I recently read Harold Bloom’s essay on Othello in his Shakespeare and the Invention of the Human. I know Bloom isn’t to everyone’s taste but I have a ritual of reading his corresponding essay once I have finished one of Shakespeare’s plays. I don’t always agree with him (especially his bizarre insistence that Shakespeare didn’t write Christian drama) but I like his pungent take on things, and he had good insights.
Regarding this play, I tend to agree with Bloom that Othello is a “self-enchanter” who exhibits “a powerful romance of the self” - in other words, he has constructed an identity that is based on a story of himself as a heroic warrior. To be generous, we might say that this ‘heroic self’ helps Othello to do his job, leading men into battle. Yet it’s precisely because he’s seduced by his own stories that Iago is able to manipulate his general so easily.
While Othello thinks too romantically of himself, Iago has no inner life at all. His speech in Act I, Scene iii is the closest we get to a world-view:
Virtue? a fig! ‘tis in ourselves, that we are thus, or thus: our bodies are gardens, to which our wills are gardeners, so that if we will plant nettles, or sow lettuce, set hyssop, and weed up thyme; supply it with one gender of herbs, or distract it with many; either to have it sterile with idleness, or manur’d with industry, why, the power, and corrigible authority of this, lies in our wills. If the balance of our lives had not one scale of reason, to poise another of sensuality, the blood and baseness of our natures would conduct us to most preposterous conclusions. But we have reason to cool our raging motions, or carnal stings, our unbitted lusts; whereof I take this, that you call love, to be a sect, or scion.
Bloom calls the above Iago’s “economics of the will” - a sort of manifesto against empathy. The conversational blank verse (presented as an unrelenting block of text in my facsimile of the First Folio) shows how unpoetic his nature is, and the supreme irony of this speech is that Iago uses Othello’s body as his garden, where he plants nettles.
I recently watched the 1995 film version of Othello with Laurence Fishburne as Othello and Kenneth Branagh as Iago, which I liked.
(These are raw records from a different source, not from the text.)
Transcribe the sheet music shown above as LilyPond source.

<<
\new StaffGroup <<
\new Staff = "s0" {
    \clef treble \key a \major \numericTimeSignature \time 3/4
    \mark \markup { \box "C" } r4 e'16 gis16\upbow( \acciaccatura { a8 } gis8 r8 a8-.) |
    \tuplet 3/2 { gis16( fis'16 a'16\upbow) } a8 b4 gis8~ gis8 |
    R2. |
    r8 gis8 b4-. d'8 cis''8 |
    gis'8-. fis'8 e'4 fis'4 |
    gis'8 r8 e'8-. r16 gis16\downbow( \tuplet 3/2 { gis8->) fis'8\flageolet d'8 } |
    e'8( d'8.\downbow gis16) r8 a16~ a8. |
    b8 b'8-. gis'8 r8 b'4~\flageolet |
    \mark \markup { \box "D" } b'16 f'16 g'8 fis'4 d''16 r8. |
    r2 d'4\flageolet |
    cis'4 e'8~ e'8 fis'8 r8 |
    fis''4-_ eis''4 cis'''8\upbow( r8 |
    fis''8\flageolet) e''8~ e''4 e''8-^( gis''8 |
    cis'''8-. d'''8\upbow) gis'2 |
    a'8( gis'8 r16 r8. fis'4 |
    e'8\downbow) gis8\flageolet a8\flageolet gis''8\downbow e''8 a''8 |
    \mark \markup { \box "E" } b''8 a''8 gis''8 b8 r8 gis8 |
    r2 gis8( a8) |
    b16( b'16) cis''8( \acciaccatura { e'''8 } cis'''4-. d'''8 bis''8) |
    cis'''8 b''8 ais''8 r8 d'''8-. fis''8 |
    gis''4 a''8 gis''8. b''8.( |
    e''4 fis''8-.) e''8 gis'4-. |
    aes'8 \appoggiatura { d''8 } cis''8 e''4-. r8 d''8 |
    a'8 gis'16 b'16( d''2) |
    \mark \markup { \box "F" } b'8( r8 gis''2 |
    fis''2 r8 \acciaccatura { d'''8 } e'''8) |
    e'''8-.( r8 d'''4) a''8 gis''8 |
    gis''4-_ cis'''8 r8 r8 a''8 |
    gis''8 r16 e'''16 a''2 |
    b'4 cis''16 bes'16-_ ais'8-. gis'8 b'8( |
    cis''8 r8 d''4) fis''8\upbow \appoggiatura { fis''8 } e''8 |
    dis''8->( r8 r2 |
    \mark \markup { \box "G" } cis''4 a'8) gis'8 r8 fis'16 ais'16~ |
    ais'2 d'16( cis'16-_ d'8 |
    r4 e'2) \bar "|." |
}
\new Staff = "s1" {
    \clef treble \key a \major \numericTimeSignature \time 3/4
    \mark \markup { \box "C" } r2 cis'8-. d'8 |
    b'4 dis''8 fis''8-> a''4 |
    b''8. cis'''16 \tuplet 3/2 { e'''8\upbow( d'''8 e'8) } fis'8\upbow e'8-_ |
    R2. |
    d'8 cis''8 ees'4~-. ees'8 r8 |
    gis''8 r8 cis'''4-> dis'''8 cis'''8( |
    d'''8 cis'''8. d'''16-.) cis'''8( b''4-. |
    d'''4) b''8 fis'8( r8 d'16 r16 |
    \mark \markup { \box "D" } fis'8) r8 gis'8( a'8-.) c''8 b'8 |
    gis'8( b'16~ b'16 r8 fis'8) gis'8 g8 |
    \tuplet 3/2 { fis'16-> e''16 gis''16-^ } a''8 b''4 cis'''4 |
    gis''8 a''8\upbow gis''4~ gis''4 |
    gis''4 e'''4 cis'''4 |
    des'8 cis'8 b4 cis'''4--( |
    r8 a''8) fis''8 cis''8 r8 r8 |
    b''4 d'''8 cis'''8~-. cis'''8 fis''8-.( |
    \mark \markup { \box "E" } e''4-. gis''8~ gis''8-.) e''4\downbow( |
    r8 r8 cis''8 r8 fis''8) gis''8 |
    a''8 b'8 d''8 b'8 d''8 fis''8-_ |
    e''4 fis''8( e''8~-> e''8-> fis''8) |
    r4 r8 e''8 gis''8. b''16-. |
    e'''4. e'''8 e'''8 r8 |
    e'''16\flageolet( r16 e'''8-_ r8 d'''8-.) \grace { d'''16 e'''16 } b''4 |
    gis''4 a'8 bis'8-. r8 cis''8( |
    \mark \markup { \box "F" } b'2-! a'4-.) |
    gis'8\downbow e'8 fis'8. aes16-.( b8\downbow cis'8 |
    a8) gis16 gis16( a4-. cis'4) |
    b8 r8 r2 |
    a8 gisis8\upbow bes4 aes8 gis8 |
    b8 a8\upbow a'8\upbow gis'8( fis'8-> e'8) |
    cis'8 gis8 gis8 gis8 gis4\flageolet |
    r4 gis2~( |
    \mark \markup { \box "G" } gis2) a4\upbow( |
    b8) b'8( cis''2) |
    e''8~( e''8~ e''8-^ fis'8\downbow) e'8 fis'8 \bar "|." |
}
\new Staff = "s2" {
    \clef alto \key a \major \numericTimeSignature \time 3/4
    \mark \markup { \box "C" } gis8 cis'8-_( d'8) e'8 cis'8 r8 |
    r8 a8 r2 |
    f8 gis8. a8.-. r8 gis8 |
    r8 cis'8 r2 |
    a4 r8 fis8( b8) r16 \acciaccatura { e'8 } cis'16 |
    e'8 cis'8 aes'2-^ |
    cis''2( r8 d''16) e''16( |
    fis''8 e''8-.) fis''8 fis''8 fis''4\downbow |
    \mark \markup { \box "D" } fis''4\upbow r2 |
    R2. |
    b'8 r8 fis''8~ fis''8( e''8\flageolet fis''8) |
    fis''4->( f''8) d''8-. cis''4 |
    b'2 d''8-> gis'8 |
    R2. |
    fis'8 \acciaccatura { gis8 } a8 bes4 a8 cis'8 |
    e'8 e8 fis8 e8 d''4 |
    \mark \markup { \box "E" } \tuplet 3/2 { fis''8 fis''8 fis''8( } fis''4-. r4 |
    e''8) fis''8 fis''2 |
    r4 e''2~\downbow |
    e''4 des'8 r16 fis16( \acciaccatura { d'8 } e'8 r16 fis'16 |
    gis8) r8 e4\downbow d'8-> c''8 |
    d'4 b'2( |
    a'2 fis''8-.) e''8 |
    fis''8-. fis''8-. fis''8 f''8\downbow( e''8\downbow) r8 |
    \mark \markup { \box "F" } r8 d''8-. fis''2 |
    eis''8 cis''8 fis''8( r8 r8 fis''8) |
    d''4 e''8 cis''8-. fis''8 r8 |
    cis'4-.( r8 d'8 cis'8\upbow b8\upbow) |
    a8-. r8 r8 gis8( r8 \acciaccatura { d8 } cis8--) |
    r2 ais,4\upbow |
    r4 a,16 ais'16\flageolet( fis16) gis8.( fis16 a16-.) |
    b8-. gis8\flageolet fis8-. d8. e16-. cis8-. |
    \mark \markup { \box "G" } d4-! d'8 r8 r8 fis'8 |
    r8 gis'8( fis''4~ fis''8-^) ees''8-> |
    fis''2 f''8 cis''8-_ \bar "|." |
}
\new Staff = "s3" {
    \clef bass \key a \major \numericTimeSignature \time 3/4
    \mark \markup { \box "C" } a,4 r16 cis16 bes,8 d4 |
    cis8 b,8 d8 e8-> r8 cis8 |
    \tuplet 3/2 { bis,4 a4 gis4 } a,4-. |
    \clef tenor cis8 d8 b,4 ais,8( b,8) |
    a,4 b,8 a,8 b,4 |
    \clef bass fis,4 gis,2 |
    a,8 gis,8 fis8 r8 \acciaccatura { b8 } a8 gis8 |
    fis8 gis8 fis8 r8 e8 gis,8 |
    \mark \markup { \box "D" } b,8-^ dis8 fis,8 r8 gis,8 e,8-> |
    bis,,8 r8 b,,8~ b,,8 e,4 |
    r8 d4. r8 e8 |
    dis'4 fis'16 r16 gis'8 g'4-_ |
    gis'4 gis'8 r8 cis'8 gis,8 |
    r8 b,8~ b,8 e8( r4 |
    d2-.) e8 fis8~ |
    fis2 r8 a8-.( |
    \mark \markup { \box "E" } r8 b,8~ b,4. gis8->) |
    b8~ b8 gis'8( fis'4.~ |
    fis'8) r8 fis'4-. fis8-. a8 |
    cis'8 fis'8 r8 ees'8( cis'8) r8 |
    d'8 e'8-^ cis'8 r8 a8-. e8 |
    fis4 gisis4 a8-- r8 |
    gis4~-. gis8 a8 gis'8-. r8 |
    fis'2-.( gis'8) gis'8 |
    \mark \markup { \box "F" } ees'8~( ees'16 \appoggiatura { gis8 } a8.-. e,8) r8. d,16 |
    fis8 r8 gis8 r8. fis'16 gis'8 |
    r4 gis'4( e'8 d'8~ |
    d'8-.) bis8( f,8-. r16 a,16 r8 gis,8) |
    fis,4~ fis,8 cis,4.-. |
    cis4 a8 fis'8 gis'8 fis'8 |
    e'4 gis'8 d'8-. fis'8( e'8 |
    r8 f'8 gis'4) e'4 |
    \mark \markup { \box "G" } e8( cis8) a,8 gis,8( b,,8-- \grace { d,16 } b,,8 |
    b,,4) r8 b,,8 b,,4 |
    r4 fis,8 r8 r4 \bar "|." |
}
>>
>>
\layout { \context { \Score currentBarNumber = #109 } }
Branagh is such a genial actor that he made for a seductive Iago - the character must be a little charismatic, I think, to be given the repeated epithet “honest” by his colleagues. Anyway, what I liked about Branagh’s performance was his subtle indication that Iago loves or perhaps even wants to be the Moor. He suggests this during the pivotal scene in Act 3 Scene iii, when Iago swears he will commit himself to “wrong’d Othello’s service” by killing Cassio, and Othello replies: “now art thou my lieutenant”. The scene is staged as a kind of blood brotherhood ritual, in which they cut their hands and clasp them together. As they embrace, we see over Othello’s shoulder the first evidence of authentic emotion from Iago, whose eyes are filled with tears as he replies: “I am your own for ever”.
The tragedy is that, in the end, it’s not really a case of Iago becoming Othello’s “own”, but Othello being possessed by the “demi-devil” Iago. I found the references to Othello’s epilepsy curious and some Googling revealed that in the Medieval period it was thought that the ‘falling sickness’ was an indication of demonic possession (you will notice that Othello cries “O devil!” before falling into an epilepsy). The play closes with a horrible mirroring - both men murder their wives - but we hope that Othello won’t be judged as harshly by heaven because, like “the base Judean” (a reference to Herod who killed his beloved wife Mariamne out of jealousy) he was not in his right mind, whereas Iago knew what he was doing all along.
Much more disturbing was seeing Paul Scofield do blackface.
There be no line lass
No line at all between
Seducing and lying, no
Line at all, not or ever so
Much as that which might
Amount, should it exist, to
Being suggestion of a fine
Line: "I speak to conquer, and
having conquered let's to bed,
and wed early tomorrow so as to
be sure we can sup sorrow with it's
longest spoon henceforth and even
evermore as long as we both may live
and breathe. That's all, save to say Amen!"